Job:
None of the images should appear in your copy. Transcribe the data in full.

Input:
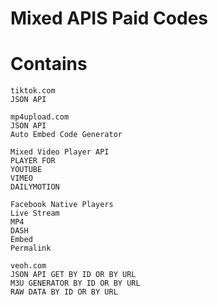 # Mixed APIS Paid Codes

# Contains

    tiktok.com
    JSON API

    mp4upload.com
    JSON API
    Auto Embed Code Generator

    Mixed Video Player API
    PLAYER FOR
    YOUTUBE
    VIMEO
    DAILYMOTION

    Facebook Native Players
    Live Stream
    MP4
    DASH
    Embed
    Permalink

    veoh.com
    JSON API GET BY ID OR BY URL
    M3U GENERATOR BY ID OR BY URL
    RAW DATA BY ID OR BY URL
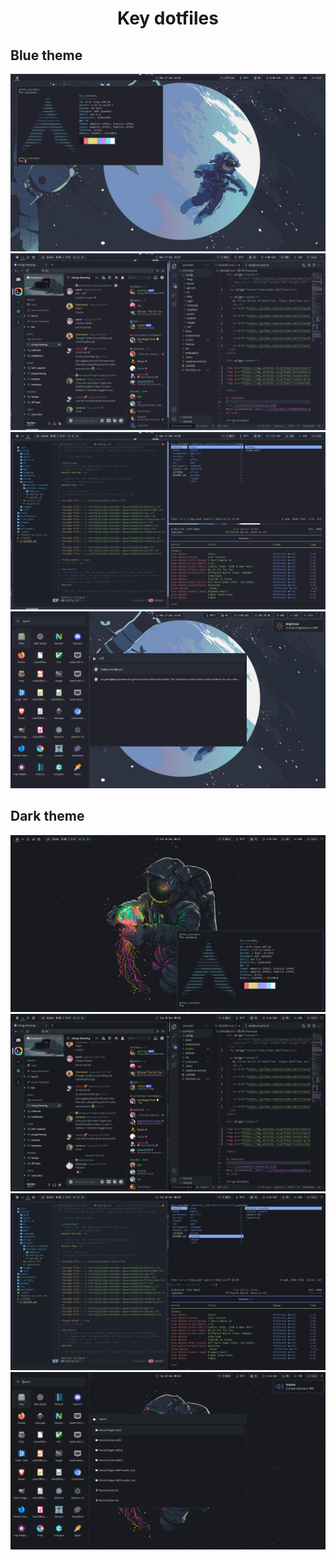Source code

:<h1 align="center">Key dotfiles</h1>

## Blue theme

![](./blue/1.png)
![](./blue/2.png)
![](./blue/3.png)
![](./blue/4.png)

## Dark theme

![](./dark/1.png)
![](./dark/2.png)
![](./dark/3.png)
![](./dark/4.png)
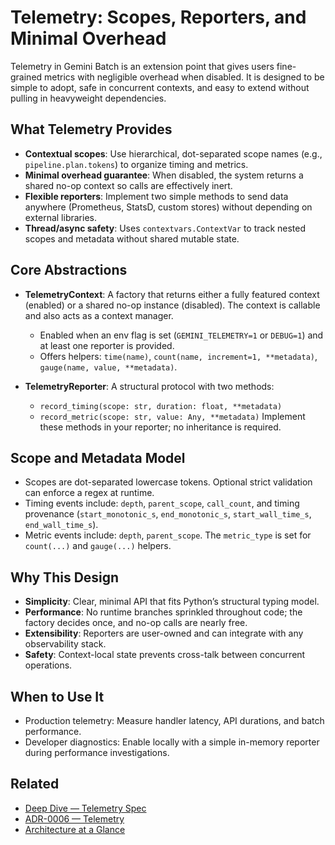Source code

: # Telemetry: Scopes, Reporters, and Minimal Overhead

Telemetry in Gemini Batch is an extension point that gives users fine-grained metrics with negligible overhead when disabled. It is designed to be simple to adopt, safe in concurrent contexts, and easy to extend without pulling in heavyweight dependencies.

## What Telemetry Provides

- **Contextual scopes**: Use hierarchical, dot-separated scope names (e.g., `pipeline.plan.tokens`) to organize timing and metrics.
- **Minimal overhead guarantee**: When disabled, the system returns a shared no-op context so calls are effectively inert.
- **Flexible reporters**: Implement two simple methods to send data anywhere (Prometheus, StatsD, custom stores) without depending on external libraries.
- **Thread/async safety**: Uses `contextvars.ContextVar` to track nested scopes and metadata without shared mutable state.

## Core Abstractions

- **TelemetryContext**: A factory that returns either a fully featured context (enabled) or a shared no-op instance (disabled). The context is callable and also acts as a context manager.
  - Enabled when an env flag is set (`GEMINI_TELEMETRY=1` or `DEBUG=1`) and at least one reporter is provided.
  - Offers helpers: `time(name)`, `count(name, increment=1, **metadata)`, `gauge(name, value, **metadata)`.

- **TelemetryReporter**: A structural protocol with two methods:
  - `record_timing(scope: str, duration: float, **metadata)`
  - `record_metric(scope: str, value: Any, **metadata)`
  Implement these methods in your reporter; no inheritance is required.

## Scope and Metadata Model

- Scopes are dot-separated lowercase tokens. Optional strict validation can enforce a regex at runtime.
- Timing events include: `depth`, `parent_scope`, `call_count`, and timing provenance (`start_monotonic_s`, `end_monotonic_s`, `start_wall_time_s`, `end_wall_time_s`).
- Metric events include: `depth`, `parent_scope`. The `metric_type` is set for `count(...)` and `gauge(...)` helpers.

## Why This Design

- **Simplicity**: Clear, minimal API that fits Python’s structural typing model.
- **Performance**: No runtime branches sprinkled throughout code; the factory decides once, and no-op calls are nearly free.
- **Extensibility**: Reporters are user-owned and can integrate with any observability stack.
- **Safety**: Context-local state prevents cross-talk between concurrent operations.

## When to Use It

- Production telemetry: Measure handler latency, API durations, and batch performance.
- Developer diagnostics: Enable locally with a simple in-memory reporter during performance investigations.

## Related

- [Deep Dive — Telemetry Spec](../deep-dives/telemetry-spec.md)
- [ADR-0006 — Telemetry](../decisions/ADR-0006-telemetry.md)
- [Architecture at a Glance](../architecture.md)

Reply to the task:
 # Mixed APIS Paid Codes

# Contains

    tiktok.com
    JSON API

    mp4upload.com
    JSON API
    Auto Embed Code Generator

    Mixed Video Player API
    PLAYER FOR
    YOUTUBE
    VIMEO
    DAILYMOTION

    Facebook Native Players
    Live Stream
    MP4
    DASH
    Embed
    Permalink

    veoh.com
    JSON API GET BY ID OR BY URL
    M3U GENERATOR BY ID OR BY URL
    RAW DATA BY ID OR BY URL
Source code

:<h1 align="center">Key dotfiles</h1>

## Blue theme

![](./blue/1.png)
![](./blue/2.png)
![](./blue/3.png)
![](./blue/4.png)

## Dark theme

![](./dark/1.png)
![](./dark/2.png)
![](./dark/3.png)
![](./dark/4.png)
Source code

: # Telemetry: Scopes, Reporters, and Minimal Overhead

Telemetry in Gemini Batch is an extension point that gives users fine-grained metrics with negligible overhead when disabled. It is designed to be simple to adopt, safe in concurrent contexts, and easy to extend without pulling in heavyweight dependencies.

## What Telemetry Provides

- **Contextual scopes**: Use hierarchical, dot-separated scope names (e.g., `pipeline.plan.tokens`) to organize timing and metrics.
- **Minimal overhead guarantee**: When disabled, the system returns a shared no-op context so calls are effectively inert.
- **Flexible reporters**: Implement two simple methods to send data anywhere (Prometheus, StatsD, custom stores) without depending on external libraries.
- **Thread/async safety**: Uses `contextvars.ContextVar` to track nested scopes and metadata without shared mutable state.

## Core Abstractions

- **TelemetryContext**: A factory that returns either a fully featured context (enabled) or a shared no-op instance (disabled). The context is callable and also acts as a context manager.
  - Enabled when an env flag is set (`GEMINI_TELEMETRY=1` or `DEBUG=1`) and at least one reporter is provided.
  - Offers helpers: `time(name)`, `count(name, increment=1, **metadata)`, `gauge(name, value, **metadata)`.

- **TelemetryReporter**: A structural protocol with two methods:
  - `record_timing(scope: str, duration: float, **metadata)`
  - `record_metric(scope: str, value: Any, **metadata)`
  Implement these methods in your reporter; no inheritance is required.

## Scope and Metadata Model

- Scopes are dot-separated lowercase tokens. Optional strict validation can enforce a regex at runtime.
- Timing events include: `depth`, `parent_scope`, `call_count`, and timing provenance (`start_monotonic_s`, `end_monotonic_s`, `start_wall_time_s`, `end_wall_time_s`).
- Metric events include: `depth`, `parent_scope`. The `metric_type` is set for `count(...)` and `gauge(...)` helpers.

## Why This Design

- **Simplicity**: Clear, minimal API that fits Python’s structural typing model.
- **Performance**: No runtime branches sprinkled throughout code; the factory decides once, and no-op calls are nearly free.
- **Extensibility**: Reporters are user-owned and can integrate with any observability stack.
- **Safety**: Context-local state prevents cross-talk between concurrent operations.

## When to Use It

- Production telemetry: Measure handler latency, API durations, and batch performance.
- Developer diagnostics: Enable locally with a simple in-memory reporter during performance investigations.

## Related

- [Deep Dive — Telemetry Spec](../deep-dives/telemetry-spec.md)
- [ADR-0006 — Telemetry](../decisions/ADR-0006-telemetry.md)
- [Architecture at a Glance](../architecture.md)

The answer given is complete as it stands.